🤖 AI Summary
This work investigates whether action-unaware agents can match the performance of action-aware agents in navigation tasks. To overcome their lack of action priors, we propose a novel active inference–based approach that eschews efference copy and instead infers latent actions solely from observed sensory sequences via variational Bayesian inference. The agent performs planning by minimizing free energy using a generative model of its environment and internal dynamics. Crucially, policy optimization is guided by expected free energy, enabling goal-directed behavior without explicit action representations. Evaluated on two standard navigation benchmarks, the action-unaware agent achieves performance comparable to action-aware baselines. These results demonstrate that such agents retain high adaptability and robust decision-making under information constraints. To our knowledge, this is the first systematic demonstration that explicit action perception is not a necessary prerequisite for effective active inference–based navigation.
📝 Abstract
Active inference is a formal approach to study cognition based on the notion that adaptive agents can be seen as engaging in a process of approximate Bayesian inference, via the minimisation of variational and expected free energies. Minimising the former provides an account of perceptual processes and learning as evidence accumulation, while minimising the latter describes how agents select their actions over time. In this way, adaptive agents are able to maximise the likelihood of preferred observations or states, given a generative model of the environment. In the literature, however, different strategies have been proposed to describe how agents can plan their future actions.
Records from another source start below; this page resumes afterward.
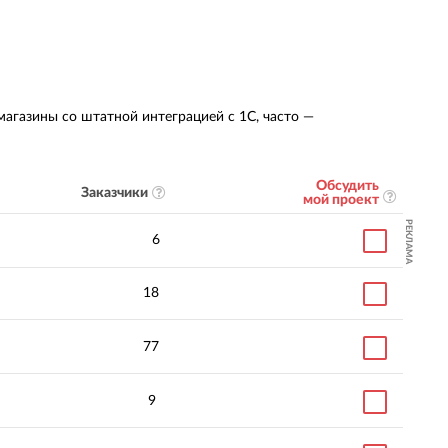
агазины со штатной интеграцией с 1С, часто —
Обсудить
Заказчики
мой проект
РЕКЛАМА
6
18
77
9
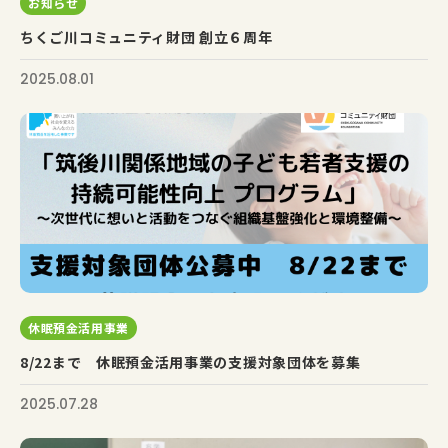
お知らせ
ちくご川コミュニティ財団 創立６周年
2025.08.01
休眠預金活用事業
8/22まで 休眠預金活用事業の支援対象団体を募集
2025.07.28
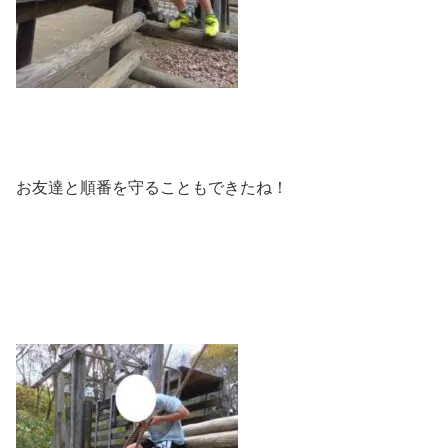
お友達と順番を守ることもできたね！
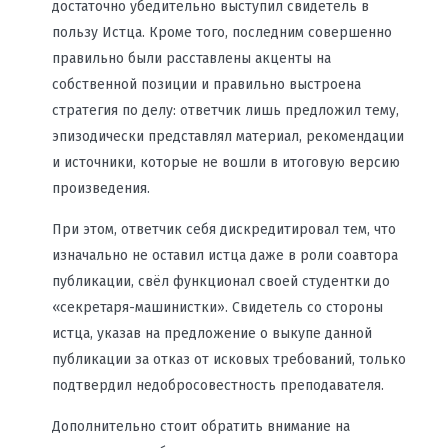
достаточно убедительно выступил свидетель в
пользу Истца. Кроме того, последним совершенно
правильно были расставлены акценты на
собственной позиции и правильно выстроена
стратегия по делу: ответчик лишь предложил тему,
эпизодически представлял материал, рекомендации
и источники, которые не вошли в итоговую версию
произведения.
При этом, ответчик себя дискредитировал тем, что
изначально не оставил истца даже в роли соавтора
публикации, свёл функционал своей студентки до
«секретаря-машинистки». Свидетель со стороны
истца, указав на предложение о выкупе данной
публикации за отказ от исковых требований, только
подтвердил недобросовестность преподавателя.
Дополнительно стоит обратить внимание на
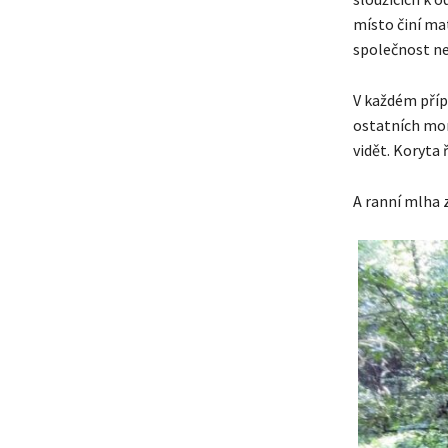
místo činí ma
společnost ne
V každém příp
ostatních moro
vidět. Koryta 
A ranní mlha 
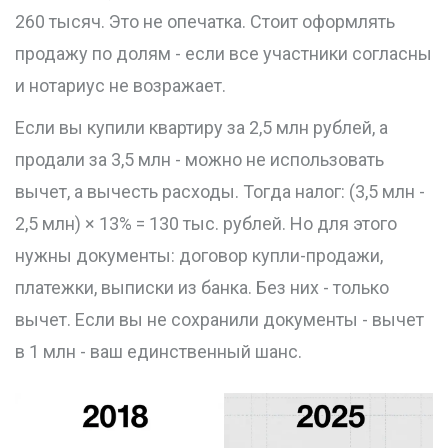
260 тысяч. Это не опечатка. Стоит оформлять
продажу по долям - если все участники согласны
и нотариус не возражает.
Если вы купили квартиру за 2,5 млн рублей, а
продали за 3,5 млн - можно не использовать
вычет, а вычесть расходы. Тогда налог: (3,5 млн -
2,5 млн) × 13% = 130 тыс. рублей. Но для этого
нужны документы: договор купли-продажи,
платежки, выписки из банка. Без них - только
вычет. Если вы не сохранили документы - вычет
в 1 млн - ваш единственный шанс.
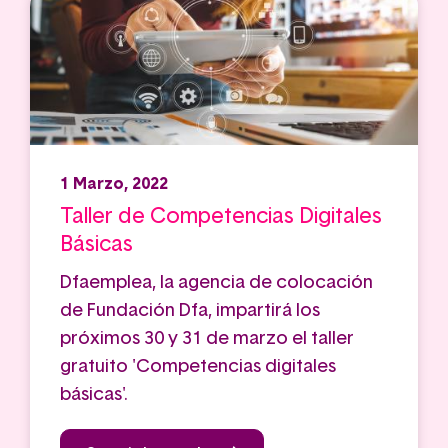
1 Marzo, 2022
Taller de Competencias Digitales
Básicas
Dfaemplea, la agencia de colocación
de Fundación Dfa, impartirá los
próximos 30 y 31 de marzo el taller
gratuito 'Competencias digitales
básicas'.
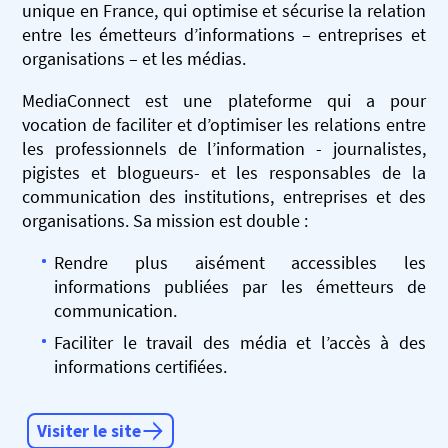
unique en France, qui optimise et sécurise la relation
entre les émetteurs d’informations – entreprises et
organisations – et les médias.
MediaConnect est une plateforme qui a pour
vocation de faciliter et d’optimiser les relations entre
les professionnels de l’information - journalistes,
pigistes et blogueurs- et les responsables de la
communication des institutions, entreprises et des
organisations. Sa mission est double :
Rendre plus aisément accessibles les
informations publiées par les émetteurs de
communication.
Faciliter le travail des média et l’accès à des
informations certifiées.
Visiter le site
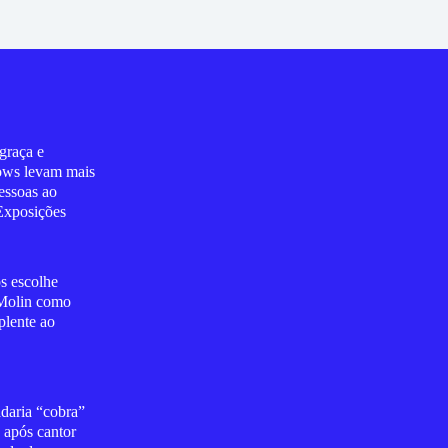
graça e
ows levam mais
essoas ao
Exposições
s escolhe
Molin como
plente ao
daria “cobra”
 após cantor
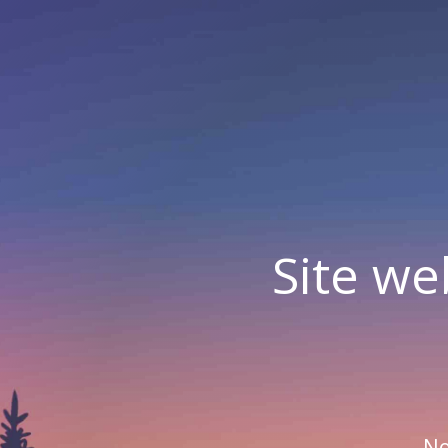
Site we
No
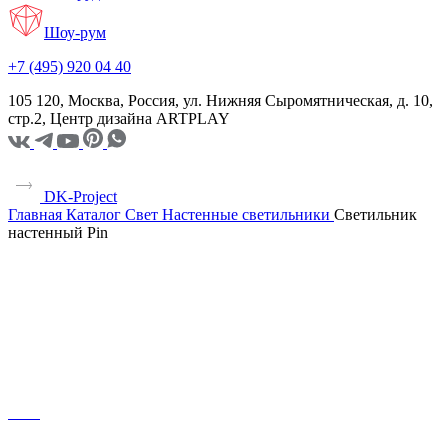
Шоу-рум
+7 (495) 920 04 40
105 120, Москва, Россия, ул. Нижняя Сыромятническая, д. 10,
стр.2, Центр дизайна ARTPLAY
DK-Project
Главная
Каталог
Свет
Настенные светильники
Светильник
настенный Pin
While they all share the notion that some kind of expected free energy offers an appropriate way to score policies, sequences of actions, in terms of their desirability, there are different ways to consider the contribution of past motor experience to the agent's future behaviour. In some approaches, agents are assumed to know their own actions, and use such knowledge to better plan for the future. In other approaches, agents are unaware of their actions, and must infer their motor behaviour from recent observations in order to plan for the future. This difference reflects a standard point of departure in two leading frameworks in motor control based on the presence, or not, of an efference copy signal representing knowledge about an agent's own actions. In this work we compare the performances of action-aware and action-unaware agents in two navigations tasks, showing how action-unaware agents can achieve performances comparable to action-aware ones while at a severe disadvantage.